### Directions
Each entry must be written out again exactly as it stands.

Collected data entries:
##############################

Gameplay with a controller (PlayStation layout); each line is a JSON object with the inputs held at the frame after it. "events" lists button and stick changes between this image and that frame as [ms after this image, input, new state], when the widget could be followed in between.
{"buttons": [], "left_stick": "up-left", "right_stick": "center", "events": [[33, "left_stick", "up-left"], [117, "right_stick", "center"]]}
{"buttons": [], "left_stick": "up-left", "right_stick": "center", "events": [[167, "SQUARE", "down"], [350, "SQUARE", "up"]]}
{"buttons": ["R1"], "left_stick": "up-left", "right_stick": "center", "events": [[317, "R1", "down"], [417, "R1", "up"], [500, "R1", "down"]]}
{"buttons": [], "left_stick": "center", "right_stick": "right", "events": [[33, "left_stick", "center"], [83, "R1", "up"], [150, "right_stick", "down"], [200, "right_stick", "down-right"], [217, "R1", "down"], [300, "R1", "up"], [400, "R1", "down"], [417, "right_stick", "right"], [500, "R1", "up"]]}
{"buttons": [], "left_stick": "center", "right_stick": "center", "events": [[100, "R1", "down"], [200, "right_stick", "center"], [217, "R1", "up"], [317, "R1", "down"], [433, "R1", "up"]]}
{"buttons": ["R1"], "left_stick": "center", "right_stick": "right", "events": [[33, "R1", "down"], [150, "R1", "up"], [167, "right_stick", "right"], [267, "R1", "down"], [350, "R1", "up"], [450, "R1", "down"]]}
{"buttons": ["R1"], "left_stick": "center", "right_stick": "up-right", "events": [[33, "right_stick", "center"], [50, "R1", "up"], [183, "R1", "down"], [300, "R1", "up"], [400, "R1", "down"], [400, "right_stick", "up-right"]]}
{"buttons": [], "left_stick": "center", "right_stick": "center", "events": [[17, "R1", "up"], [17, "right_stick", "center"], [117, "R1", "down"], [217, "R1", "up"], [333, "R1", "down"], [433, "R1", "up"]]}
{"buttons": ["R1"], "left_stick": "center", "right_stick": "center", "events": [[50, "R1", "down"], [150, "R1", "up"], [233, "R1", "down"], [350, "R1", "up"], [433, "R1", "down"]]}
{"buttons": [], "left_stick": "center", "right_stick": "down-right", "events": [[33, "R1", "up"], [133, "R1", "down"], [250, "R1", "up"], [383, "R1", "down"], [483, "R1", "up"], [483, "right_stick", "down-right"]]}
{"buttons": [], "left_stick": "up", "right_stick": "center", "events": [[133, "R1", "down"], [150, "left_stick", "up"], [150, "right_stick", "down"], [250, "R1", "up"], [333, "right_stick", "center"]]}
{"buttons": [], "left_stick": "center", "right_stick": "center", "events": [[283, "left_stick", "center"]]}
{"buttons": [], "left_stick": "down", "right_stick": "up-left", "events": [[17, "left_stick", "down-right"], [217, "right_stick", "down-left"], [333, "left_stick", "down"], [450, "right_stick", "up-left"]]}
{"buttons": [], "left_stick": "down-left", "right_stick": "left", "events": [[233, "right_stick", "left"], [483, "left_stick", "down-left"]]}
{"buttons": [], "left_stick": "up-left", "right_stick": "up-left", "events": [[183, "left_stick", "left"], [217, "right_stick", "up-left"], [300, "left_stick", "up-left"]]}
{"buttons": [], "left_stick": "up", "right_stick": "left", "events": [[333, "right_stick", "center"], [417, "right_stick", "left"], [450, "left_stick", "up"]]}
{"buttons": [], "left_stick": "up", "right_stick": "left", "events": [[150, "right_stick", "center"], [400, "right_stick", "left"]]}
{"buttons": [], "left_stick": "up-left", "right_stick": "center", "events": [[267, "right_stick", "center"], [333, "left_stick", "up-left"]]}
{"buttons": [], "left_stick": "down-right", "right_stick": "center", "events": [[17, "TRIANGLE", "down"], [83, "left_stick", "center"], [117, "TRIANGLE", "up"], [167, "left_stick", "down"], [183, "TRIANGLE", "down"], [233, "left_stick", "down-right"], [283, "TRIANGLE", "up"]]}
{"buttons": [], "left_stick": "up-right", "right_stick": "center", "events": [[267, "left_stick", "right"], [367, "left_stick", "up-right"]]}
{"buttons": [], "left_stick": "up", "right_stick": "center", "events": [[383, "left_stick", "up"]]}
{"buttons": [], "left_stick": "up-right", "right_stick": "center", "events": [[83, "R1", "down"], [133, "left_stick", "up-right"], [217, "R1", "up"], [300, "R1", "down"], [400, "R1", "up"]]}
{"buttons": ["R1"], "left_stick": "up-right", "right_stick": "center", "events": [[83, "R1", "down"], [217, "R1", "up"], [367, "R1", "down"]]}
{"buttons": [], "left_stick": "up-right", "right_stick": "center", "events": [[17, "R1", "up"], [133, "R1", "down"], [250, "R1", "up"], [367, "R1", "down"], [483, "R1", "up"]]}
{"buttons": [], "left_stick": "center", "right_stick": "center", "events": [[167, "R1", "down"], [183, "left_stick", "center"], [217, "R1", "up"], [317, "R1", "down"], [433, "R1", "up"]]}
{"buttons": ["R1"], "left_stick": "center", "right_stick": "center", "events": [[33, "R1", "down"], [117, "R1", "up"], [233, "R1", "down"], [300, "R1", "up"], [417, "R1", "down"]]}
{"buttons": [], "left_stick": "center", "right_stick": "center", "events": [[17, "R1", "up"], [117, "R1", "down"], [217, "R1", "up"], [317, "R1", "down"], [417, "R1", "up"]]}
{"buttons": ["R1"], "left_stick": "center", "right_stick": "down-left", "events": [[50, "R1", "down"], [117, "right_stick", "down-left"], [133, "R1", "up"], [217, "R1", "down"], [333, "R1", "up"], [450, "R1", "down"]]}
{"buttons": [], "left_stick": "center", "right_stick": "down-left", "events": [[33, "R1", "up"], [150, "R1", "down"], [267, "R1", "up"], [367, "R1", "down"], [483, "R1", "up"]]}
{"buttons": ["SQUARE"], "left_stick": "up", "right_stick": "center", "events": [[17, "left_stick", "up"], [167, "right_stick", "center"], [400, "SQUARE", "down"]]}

##############################

### Task response
Gameplay with a controller (PlayStation layout); each line is a JSON object with the inputs held at the frame after it. "events" lists button and stick changes between this image and that frame as [ms after this image, input, new state], when the widget could be followed in between.
{"buttons": [], "left_stick": "up-left", "right_stick": "center", "events": [[33, "left_stick", "up-left"], [117, "right_stick", "center"]]}
{"buttons": [], "left_stick": "up-left", "right_stick": "center", "events": [[167, "SQUARE", "down"], [350, "SQUARE", "up"]]}
{"buttons": ["R1"], "left_stick": "up-left", "right_stick": "center", "events": [[317, "R1", "down"], [417, "R1", "up"], [500, "R1", "down"]]}
{"buttons": [], "left_stick": "center", "right_stick": "right", "events": [[33, "left_stick", "center"], [83, "R1", "up"], [150, "right_stick", "down"], [200, "right_stick", "down-right"], [217, "R1", "down"], [300, "R1", "up"], [400, "R1", "down"], [417, "right_stick", "right"], [500, "R1", "up"]]}
{"buttons": [], "left_stick": "center", "right_stick": "center", "events": [[100, "R1", "down"], [200, "right_stick", "center"], [217, "R1", "up"], [317, "R1", "down"], [433, "R1", "up"]]}
{"buttons": ["R1"], "left_stick": "center", "right_stick": "right", "events": [[33, "R1", "down"], [150, "R1", "up"], [167, "right_stick", "right"], [267, "R1", "down"], [350, "R1", "up"], [450, "R1", "down"]]}
{"buttons": ["R1"], "left_stick": "center", "right_stick": "up-right", "events": [[33, "right_stick", "center"], [50, "R1", "up"], [183, "R1", "down"], [300, "R1", "up"], [400, "R1", "down"], [400, "right_stick", "up-right"]]}
{"buttons": [], "left_stick": "center", "right_stick": "center", "events": [[17, "R1", "up"], [17, "right_stick", "center"], [117, "R1", "down"], [217, "R1", "up"], [333, "R1", "down"], [433, "R1", "up"]]}
{"buttons": ["R1"], "left_stick": "center", "right_stick": "center", "events": [[50, "R1", "down"], [150, "R1", "up"], [233, "R1", "down"], [350, "R1", "up"], [433, "R1", "down"]]}
{"buttons": [], "left_stick": "center", "right_stick": "down-right", "events": [[33, "R1", "up"], [133, "R1", "down"], [250, "R1", "up"], [383, "R1", "down"], [483, "R1", "up"], [483, "right_stick", "down-right"]]}
{"buttons": [], "left_stick": "up", "right_stick": "center", "events": [[133, "R1", "down"], [150, "left_stick", "up"], [150, "right_stick", "down"], [250, "R1", "up"], [333, "right_stick", "center"]]}
{"buttons": [], "left_stick": "center", "right_stick": "center", "events": [[283, "left_stick", "center"]]}
{"buttons": [], "left_stick": "down", "right_stick": "up-left", "events": [[17, "left_stick", "down-right"], [217, "right_stick", "down-left"], [333, "left_stick", "down"], [450, "right_stick", "up-left"]]}
{"buttons": [], "left_stick": "down-left", "right_stick": "left", "events": [[233, "right_stick", "left"], [483, "left_stick", "down-left"]]}
{"buttons": [], "left_stick": "up-left", "right_stick": "up-left", "events": [[183, "left_stick", "left"], [217, "right_stick", "up-left"], [300, "left_stick", "up-left"]]}
{"buttons": [], "left_stick": "up", "right_stick": "left", "events": [[333, "right_stick", "center"], [417, "right_stick", "left"], [450, "left_stick", "up"]]}
{"buttons": [], "left_stick": "up", "right_stick": "left", "events": [[150, "right_stick", "center"], [400, "right_stick", "left"]]}
{"buttons": [], "left_stick": "up-left", "right_stick": "center", "events": [[267, "right_stick", "center"], [333, "left_stick", "up-left"]]}
{"buttons": [], "left_stick": "down-right", "right_stick": "center", "events": [[17, "TRIANGLE", "down"], [83, "left_stick", "center"], [117, "TRIANGLE", "up"], [167, "left_stick", "down"], [183, "TRIANGLE", "down"], [233, "left_stick", "down-right"], [283, "TRIANGLE", "up"]]}
{"buttons": [], "left_stick": "up-right", "right_stick": "center", "events": [[267, "left_stick", "right"], [367, "left_stick", "up-right"]]}
{"buttons": [], "left_stick": "up", "right_stick": "center", "events": [[383, "left_stick", "up"]]}
{"buttons": [], "left_stick": "up-right", "right_stick": "center", "events": [[83, "R1", "down"], [133, "left_stick", "up-right"], [217, "R1", "up"], [300, "R1", "down"], [400, "R1", "up"]]}
{"buttons": ["R1"], "left_stick": "up-right", "right_stick": "center", "events": [[83, "R1", "down"], [217, "R1", "up"], [367, "R1", "down"]]}
{"buttons": [], "left_stick": "up-right", "right_stick": "center", "events": [[17, "R1", "up"], [133, "R1", "down"], [250, "R1", "up"], [367, "R1", "down"], [483, "R1", "up"]]}
{"buttons": [], "left_stick": "center", "right_stick": "center", "events": [[167, "R1", "down"], [183, "left_stick", "center"], [217, "R1", "up"], [317, "R1", "down"], [433, "R1", "up"]]}
{"buttons": ["R1"], "left_stick": "center", "right_stick": "center", "events": [[33, "R1", "down"], [117, "R1", "up"], [233, "R1", "down"], [300, "R1", "up"], [417, "R1", "down"]]}
{"buttons": [], "left_stick": "center", "right_stick": "center", "events": [[17, "R1", "up"], [117, "R1", "down"], [217, "R1", "up"], [317, "R1", "down"], [417, "R1", "up"]]}
{"buttons": ["R1"], "left_stick": "center", "right_stick": "down-left", "events": [[50, "R1", "down"], [117, "right_stick", "down-left"], [133, "R1", "up"], [217, "R1", "down"], [333, "R1", "up"], [450, "R1", "down"]]}
{"buttons": [], "left_stick": "center", "right_stick": "down-left", "events": [[33, "R1", "up"], [150, "R1", "down"], [267, "R1", "up"], [367, "R1", "down"], [483, "R1", "up"]]}
{"buttons": ["SQUARE"], "left_stick": "up", "right_stick": "center", "events": [[17, "left_stick", "up"], [167, "right_stick", "center"], [400, "SQUARE", "down"]]}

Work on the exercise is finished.